[DATA — start]
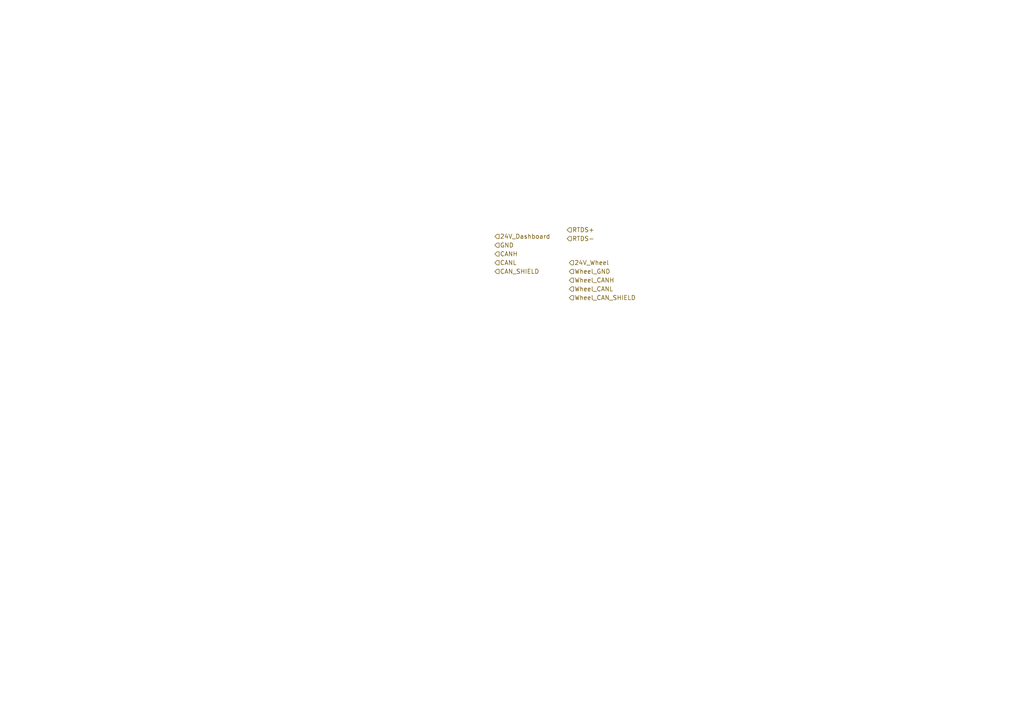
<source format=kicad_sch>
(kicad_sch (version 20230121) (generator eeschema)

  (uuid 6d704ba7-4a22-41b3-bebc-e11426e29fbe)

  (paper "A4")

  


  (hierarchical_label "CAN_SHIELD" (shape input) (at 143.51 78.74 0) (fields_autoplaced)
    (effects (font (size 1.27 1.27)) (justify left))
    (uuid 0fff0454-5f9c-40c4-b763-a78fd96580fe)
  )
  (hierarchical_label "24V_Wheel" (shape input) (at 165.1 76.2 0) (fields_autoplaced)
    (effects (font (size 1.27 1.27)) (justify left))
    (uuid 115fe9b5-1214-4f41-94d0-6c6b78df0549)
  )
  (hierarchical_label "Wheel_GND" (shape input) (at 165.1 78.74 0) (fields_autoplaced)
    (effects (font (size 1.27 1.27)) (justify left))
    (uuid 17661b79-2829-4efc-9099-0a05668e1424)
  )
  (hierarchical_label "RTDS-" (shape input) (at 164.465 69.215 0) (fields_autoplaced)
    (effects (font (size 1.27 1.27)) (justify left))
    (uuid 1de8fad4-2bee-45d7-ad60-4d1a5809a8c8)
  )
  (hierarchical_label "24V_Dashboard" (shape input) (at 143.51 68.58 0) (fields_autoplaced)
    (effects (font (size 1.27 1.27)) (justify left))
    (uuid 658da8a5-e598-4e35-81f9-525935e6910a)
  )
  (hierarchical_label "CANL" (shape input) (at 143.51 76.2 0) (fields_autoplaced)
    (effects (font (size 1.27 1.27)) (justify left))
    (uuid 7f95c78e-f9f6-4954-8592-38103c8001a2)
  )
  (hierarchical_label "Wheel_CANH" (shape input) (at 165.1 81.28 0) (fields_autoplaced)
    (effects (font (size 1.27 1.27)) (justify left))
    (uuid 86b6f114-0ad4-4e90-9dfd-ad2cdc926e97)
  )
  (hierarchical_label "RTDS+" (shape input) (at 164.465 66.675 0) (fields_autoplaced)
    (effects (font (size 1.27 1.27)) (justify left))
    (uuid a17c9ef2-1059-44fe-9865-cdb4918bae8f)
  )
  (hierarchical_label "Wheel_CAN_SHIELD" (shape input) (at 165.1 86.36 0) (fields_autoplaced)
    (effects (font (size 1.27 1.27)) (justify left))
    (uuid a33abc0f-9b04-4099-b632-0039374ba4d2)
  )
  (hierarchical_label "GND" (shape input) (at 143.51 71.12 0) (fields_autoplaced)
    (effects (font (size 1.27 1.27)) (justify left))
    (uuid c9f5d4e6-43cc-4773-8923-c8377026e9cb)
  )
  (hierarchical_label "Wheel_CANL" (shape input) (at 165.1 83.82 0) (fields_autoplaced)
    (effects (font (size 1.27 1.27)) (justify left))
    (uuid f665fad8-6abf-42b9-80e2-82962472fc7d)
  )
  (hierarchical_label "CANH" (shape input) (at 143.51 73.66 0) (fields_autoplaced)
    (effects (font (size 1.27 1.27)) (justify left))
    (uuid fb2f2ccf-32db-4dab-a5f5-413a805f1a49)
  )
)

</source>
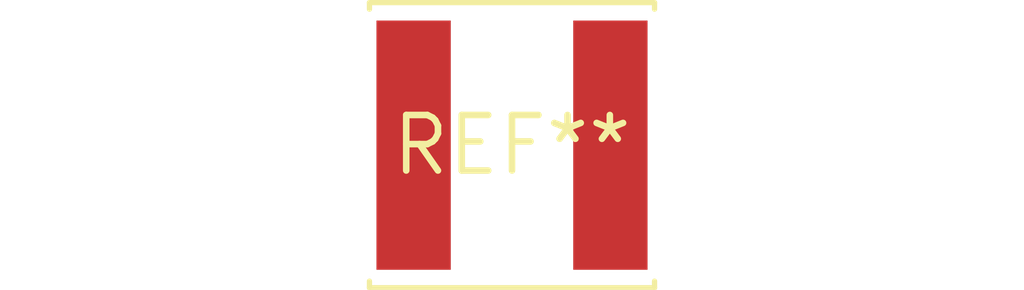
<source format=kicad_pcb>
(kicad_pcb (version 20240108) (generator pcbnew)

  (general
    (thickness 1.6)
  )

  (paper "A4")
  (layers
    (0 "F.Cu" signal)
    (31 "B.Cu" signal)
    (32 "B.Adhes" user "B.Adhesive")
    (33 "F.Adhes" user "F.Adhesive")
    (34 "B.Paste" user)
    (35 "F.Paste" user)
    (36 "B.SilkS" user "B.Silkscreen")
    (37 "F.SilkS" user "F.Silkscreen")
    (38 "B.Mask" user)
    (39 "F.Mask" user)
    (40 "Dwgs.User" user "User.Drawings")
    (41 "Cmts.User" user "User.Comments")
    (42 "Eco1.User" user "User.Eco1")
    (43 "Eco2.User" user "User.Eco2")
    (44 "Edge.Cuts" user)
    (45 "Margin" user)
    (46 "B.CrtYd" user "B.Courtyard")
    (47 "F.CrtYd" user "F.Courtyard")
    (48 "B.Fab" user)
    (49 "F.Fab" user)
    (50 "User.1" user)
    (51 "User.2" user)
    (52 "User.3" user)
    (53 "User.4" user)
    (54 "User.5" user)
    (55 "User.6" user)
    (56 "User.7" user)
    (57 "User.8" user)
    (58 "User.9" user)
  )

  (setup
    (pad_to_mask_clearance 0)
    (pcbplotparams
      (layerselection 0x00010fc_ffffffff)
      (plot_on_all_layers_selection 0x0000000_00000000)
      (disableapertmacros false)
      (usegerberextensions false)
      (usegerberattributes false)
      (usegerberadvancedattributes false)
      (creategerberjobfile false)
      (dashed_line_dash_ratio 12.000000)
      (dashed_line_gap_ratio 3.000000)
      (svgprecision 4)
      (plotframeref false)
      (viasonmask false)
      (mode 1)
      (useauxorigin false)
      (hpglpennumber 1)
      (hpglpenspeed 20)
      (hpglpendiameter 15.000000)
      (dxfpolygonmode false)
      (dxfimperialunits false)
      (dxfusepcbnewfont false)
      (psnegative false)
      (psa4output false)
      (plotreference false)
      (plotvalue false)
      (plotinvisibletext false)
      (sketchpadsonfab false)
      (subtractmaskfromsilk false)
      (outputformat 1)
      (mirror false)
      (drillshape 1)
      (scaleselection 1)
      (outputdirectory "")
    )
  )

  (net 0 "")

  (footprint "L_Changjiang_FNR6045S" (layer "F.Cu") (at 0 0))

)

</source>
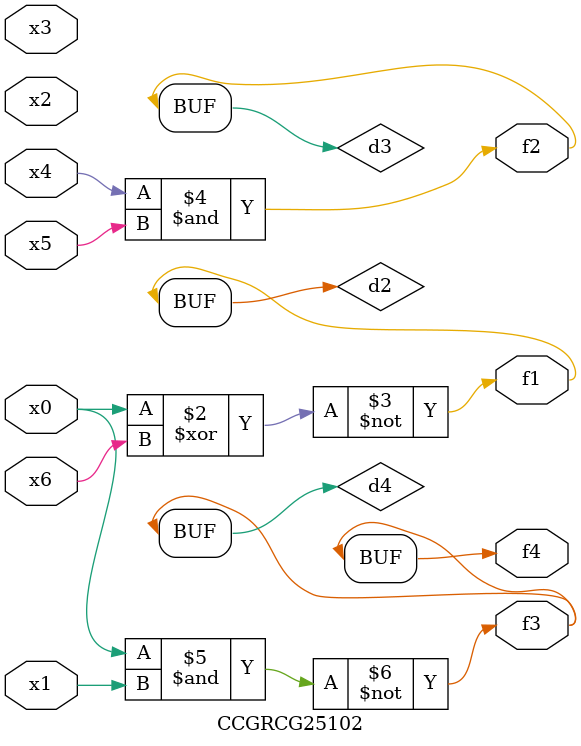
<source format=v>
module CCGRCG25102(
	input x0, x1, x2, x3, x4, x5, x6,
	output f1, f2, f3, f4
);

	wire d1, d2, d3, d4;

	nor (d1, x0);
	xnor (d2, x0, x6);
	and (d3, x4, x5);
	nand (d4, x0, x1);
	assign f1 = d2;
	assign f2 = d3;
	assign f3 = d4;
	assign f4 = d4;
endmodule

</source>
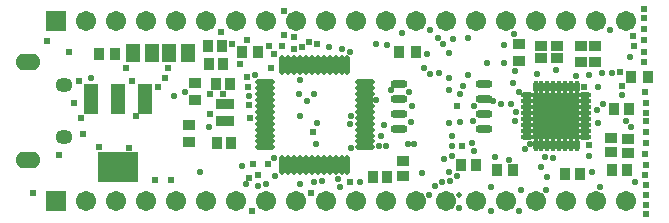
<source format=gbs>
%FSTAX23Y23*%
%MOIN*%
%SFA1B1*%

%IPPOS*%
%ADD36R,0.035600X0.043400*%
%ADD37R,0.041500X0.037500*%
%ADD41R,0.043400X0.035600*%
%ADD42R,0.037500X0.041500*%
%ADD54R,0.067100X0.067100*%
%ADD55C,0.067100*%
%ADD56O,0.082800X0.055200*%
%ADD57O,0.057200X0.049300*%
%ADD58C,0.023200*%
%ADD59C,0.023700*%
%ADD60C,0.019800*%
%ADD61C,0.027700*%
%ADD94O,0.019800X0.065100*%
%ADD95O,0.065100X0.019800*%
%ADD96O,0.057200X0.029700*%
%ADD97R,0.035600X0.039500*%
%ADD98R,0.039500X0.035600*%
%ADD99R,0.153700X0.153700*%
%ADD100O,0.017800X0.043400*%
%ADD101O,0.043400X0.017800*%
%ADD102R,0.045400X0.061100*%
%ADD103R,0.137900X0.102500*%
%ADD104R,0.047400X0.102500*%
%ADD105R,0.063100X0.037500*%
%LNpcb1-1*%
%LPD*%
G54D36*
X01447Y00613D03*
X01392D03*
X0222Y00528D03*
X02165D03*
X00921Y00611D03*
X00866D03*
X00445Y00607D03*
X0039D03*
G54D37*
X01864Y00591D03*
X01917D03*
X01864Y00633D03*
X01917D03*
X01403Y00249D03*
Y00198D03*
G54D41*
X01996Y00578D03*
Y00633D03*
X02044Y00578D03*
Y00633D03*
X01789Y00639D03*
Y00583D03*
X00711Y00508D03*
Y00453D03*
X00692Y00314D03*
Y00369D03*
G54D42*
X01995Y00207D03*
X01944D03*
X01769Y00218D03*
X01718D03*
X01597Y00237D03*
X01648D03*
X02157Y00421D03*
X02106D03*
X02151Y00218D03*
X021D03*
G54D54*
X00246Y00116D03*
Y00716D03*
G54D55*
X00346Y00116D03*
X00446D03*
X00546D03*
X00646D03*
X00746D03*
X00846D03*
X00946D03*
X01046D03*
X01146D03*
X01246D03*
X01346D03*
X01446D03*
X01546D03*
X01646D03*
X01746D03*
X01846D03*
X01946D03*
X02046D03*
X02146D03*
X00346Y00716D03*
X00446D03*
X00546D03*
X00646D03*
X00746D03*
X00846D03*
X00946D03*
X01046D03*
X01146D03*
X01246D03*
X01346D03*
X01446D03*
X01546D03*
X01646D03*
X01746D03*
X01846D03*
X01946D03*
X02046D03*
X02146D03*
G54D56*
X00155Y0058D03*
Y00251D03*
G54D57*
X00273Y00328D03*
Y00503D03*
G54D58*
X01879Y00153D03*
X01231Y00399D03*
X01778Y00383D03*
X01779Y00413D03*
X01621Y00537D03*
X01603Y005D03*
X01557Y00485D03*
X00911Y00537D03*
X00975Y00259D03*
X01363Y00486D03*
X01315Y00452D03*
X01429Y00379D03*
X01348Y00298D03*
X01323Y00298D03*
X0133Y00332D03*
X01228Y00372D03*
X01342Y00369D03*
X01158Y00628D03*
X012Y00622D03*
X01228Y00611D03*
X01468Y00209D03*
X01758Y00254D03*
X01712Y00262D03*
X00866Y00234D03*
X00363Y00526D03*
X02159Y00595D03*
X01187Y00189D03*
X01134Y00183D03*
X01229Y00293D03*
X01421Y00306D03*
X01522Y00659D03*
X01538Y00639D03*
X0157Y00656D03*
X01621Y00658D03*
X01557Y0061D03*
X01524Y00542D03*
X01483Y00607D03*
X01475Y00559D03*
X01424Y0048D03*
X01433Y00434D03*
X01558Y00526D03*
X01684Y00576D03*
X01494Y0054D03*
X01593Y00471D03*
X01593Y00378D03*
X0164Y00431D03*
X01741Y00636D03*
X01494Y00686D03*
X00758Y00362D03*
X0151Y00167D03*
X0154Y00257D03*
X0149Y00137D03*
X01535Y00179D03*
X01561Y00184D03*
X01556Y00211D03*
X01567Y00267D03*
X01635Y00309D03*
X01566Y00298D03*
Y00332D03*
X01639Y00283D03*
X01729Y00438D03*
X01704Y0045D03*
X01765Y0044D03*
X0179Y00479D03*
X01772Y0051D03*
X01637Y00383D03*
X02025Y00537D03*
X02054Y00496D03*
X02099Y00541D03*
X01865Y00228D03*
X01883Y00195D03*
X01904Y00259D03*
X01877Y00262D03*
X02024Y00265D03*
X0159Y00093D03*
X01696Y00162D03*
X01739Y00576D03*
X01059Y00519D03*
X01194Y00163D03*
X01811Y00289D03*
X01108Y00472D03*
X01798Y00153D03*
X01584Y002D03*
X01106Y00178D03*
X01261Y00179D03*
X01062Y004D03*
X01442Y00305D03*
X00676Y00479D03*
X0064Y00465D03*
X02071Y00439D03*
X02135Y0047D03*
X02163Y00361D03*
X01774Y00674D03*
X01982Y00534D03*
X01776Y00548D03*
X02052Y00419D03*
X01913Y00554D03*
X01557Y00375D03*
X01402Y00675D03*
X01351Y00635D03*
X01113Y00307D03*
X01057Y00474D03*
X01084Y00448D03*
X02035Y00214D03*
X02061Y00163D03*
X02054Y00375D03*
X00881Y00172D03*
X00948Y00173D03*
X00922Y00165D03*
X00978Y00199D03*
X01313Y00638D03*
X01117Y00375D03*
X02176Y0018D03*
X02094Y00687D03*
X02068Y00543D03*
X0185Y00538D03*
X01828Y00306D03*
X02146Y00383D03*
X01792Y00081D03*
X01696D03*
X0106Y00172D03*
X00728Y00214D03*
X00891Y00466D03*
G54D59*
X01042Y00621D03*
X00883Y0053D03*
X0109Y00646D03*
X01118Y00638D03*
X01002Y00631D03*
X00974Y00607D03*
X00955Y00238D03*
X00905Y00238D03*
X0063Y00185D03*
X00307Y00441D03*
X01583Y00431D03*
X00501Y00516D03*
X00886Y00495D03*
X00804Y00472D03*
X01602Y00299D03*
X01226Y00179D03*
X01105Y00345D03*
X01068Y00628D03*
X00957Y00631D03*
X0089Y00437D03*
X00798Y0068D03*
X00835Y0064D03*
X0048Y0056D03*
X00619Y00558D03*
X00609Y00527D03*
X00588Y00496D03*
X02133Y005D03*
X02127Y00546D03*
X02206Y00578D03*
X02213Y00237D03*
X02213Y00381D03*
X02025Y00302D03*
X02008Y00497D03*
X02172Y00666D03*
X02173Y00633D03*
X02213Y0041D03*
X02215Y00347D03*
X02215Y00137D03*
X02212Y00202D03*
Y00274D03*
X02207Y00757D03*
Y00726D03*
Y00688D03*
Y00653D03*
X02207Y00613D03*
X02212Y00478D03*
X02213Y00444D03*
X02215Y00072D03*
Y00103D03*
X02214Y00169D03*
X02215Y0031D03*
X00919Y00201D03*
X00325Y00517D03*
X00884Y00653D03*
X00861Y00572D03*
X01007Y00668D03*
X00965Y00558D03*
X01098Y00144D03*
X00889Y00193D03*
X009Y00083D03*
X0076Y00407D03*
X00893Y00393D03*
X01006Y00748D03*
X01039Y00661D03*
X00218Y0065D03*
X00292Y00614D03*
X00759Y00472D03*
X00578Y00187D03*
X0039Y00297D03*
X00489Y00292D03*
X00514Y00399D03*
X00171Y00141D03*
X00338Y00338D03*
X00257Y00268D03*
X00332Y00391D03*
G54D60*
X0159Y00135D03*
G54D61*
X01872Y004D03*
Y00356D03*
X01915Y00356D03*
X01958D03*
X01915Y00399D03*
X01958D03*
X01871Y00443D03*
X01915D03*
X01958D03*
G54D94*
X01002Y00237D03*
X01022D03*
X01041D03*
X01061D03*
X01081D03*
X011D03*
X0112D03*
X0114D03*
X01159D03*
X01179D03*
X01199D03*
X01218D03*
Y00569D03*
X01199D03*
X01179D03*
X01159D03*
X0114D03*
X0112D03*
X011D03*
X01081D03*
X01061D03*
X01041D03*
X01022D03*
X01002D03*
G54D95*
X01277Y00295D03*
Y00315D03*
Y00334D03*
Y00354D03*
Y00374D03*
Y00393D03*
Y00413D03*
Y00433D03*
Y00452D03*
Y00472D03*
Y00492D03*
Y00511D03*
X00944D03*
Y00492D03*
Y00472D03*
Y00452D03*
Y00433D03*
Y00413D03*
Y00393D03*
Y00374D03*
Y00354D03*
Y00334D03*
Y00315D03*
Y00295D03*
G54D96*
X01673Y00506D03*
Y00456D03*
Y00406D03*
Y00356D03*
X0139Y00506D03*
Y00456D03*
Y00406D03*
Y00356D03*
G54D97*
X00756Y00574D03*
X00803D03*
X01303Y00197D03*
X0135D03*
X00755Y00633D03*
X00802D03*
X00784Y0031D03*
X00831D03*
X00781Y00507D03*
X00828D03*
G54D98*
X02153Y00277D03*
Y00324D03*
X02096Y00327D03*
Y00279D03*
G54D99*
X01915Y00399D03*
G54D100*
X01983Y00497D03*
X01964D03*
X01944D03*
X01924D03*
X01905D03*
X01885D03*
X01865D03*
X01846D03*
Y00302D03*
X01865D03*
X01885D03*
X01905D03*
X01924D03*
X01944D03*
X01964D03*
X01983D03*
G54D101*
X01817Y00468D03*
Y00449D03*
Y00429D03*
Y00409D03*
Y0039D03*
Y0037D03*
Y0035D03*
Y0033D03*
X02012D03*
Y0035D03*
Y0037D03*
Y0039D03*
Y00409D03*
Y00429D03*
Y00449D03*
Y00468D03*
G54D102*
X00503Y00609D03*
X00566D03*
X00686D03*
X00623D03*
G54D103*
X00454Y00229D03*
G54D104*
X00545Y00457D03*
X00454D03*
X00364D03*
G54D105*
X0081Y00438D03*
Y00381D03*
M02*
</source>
[DATA — finish]
» **WHAT YOU SHOULD DO**:
From the entries, copy every line in which the word "Courtyard" occurs.

» **ANSWER TO THIS PROBLEM**:
    (46 "B.CrtYd" user "B.Courtyard")
    (47 "F.CrtYd" user "F.Courtyard")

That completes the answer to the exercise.